A Sessions Court, which recently gave a clean chit to state Cabinet Minister Chhagan Bhujbal’s son Pankaj Bhujbal and nephew Sameer Bhujbal in an alleged fraud case pertaining to flats in a project in Kharghar, concluded in its detailed order that no fraudulent or dishonest intention was seen at the time of booking.
A homebuyer had lodged the complaint at Taloja police station that M/s. Devisha Infrastructure Private Limited, of which the Bhujbal brothers were directors, had cheated him and other buyers by collecting a sum of Rs 44.04 crore and selling 2,344 flats, when the company did not own the land, nor have construction-related permissions. 236 other flat buyers had given statements that they were individually cheated of Rs 4 crore, as they did not get the possession of the flat, nor a refund.

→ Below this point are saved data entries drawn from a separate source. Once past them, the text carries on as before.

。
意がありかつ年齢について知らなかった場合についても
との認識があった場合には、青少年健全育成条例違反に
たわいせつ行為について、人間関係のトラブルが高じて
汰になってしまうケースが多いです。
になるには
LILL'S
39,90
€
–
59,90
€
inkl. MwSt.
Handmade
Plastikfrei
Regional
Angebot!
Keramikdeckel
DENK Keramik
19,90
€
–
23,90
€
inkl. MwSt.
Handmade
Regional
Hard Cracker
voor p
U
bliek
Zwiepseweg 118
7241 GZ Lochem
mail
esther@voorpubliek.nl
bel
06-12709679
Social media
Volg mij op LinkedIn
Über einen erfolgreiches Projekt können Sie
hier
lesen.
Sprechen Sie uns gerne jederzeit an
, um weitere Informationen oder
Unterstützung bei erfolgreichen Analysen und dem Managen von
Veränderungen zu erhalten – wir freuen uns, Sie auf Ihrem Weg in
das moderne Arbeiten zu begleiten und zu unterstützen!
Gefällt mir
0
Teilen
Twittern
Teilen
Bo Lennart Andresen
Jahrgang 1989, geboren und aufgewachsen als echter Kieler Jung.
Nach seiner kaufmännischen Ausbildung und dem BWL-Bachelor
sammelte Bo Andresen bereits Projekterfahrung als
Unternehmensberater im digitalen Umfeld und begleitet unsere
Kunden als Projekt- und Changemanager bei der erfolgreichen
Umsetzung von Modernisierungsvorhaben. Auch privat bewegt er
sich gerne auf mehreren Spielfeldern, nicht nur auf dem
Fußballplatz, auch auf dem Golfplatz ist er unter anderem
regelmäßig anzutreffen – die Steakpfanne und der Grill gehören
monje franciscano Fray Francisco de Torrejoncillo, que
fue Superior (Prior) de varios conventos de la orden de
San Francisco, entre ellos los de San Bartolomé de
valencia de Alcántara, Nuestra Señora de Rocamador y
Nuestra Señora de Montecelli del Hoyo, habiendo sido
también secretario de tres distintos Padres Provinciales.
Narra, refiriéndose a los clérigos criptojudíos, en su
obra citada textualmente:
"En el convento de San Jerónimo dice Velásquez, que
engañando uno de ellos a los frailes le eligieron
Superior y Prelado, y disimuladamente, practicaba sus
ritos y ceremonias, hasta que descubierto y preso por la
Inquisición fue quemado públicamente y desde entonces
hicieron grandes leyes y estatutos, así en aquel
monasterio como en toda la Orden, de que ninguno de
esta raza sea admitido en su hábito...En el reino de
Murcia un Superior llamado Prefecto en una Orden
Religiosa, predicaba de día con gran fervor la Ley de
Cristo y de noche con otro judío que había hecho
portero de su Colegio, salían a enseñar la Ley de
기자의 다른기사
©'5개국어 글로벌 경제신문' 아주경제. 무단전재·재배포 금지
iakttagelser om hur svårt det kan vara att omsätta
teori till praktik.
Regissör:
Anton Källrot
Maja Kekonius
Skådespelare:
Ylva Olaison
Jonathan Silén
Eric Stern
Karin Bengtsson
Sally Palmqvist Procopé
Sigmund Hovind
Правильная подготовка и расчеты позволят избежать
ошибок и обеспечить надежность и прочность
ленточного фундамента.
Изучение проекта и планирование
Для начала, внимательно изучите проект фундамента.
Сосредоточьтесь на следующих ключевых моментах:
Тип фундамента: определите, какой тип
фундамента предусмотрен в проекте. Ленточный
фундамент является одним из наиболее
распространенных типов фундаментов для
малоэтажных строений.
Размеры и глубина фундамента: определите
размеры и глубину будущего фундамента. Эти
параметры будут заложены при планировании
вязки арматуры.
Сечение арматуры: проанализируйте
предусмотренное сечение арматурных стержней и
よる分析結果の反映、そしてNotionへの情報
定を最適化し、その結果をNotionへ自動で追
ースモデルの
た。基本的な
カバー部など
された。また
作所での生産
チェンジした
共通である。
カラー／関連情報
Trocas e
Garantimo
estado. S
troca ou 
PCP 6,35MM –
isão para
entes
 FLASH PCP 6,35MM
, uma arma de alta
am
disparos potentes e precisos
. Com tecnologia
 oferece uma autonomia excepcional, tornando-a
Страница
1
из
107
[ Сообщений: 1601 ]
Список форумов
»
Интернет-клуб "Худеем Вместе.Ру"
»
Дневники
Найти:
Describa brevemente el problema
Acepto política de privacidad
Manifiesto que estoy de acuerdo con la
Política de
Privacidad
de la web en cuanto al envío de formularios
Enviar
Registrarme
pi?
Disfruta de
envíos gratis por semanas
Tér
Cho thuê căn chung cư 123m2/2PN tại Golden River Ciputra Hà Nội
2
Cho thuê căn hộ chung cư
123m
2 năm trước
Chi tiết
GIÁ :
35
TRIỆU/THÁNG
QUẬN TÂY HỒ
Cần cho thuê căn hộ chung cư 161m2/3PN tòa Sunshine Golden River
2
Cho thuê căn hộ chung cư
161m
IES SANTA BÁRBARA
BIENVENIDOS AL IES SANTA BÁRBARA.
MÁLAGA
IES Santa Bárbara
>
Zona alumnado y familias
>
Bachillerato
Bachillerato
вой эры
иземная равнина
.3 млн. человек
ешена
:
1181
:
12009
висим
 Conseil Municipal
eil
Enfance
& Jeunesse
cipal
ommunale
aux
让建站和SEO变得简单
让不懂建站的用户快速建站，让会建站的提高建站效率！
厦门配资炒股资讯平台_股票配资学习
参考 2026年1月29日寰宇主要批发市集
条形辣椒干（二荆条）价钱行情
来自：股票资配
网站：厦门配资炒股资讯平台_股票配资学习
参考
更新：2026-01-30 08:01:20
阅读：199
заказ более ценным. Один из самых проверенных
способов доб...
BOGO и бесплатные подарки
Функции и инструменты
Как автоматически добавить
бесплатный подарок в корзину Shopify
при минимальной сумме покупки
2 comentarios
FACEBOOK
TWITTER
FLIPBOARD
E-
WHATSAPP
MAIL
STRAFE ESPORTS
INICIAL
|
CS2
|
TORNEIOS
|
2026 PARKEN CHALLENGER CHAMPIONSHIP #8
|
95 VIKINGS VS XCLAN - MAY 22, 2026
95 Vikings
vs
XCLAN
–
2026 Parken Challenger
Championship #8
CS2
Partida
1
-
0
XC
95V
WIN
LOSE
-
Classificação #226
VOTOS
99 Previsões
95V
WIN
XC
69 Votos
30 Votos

Additional Sessions Judge HS Satbhai said in his order, “From the material on record, at the most, it can be said that there was a breach of contract between M/s. Devisha Infrastructure Private Limited and the flat purchasers. The provisions of criminal law cannot be invoked for the breach of contract. Culpable intention is absent on the part of the defaulting person.”
The court added that the lodging of the FIR, prima facie, seems to be an attempt to resolve the civil dispute by giving it the colour of criminal offence. “No fraudulent or dishonest intention at the time of accepting the booking amount from the customer is seen,” the court stated.
Detailing its conclusion, it said that from the material in the chargesheet, it cannot be inferred that indeed there was an intention of the firm or its directors to cheat the informant or any other flat purchaser. There is no material to satisfy the ingredients of criminal conspiracy, it added, as there is no misrepresentation to any of the flat purchasers.
Judge Satbhai stated that it appears there was no further construction on the site, because of obstruction of CIDCO on the access road and attachment of the property by the Enforcement Directorate. The prosecution has not shown, the judge said, that the amount of Rs 44.04 crore was used by the firm for any other purpose or that it was used for the personal use of the directors, due to which the construction stopped. It does not appear that there was willful default on the part of the firm to complete the project, nor is there intentional or deliberate inaction, it said. The court further noted that the directors had invested their own money of Rs 70 crore in the project. Rs 75 crore was spent on buying the land for the project and Rs 60 crore was spent on the construction of buildings. “It is not the case that the entire project remained on paper,” it said.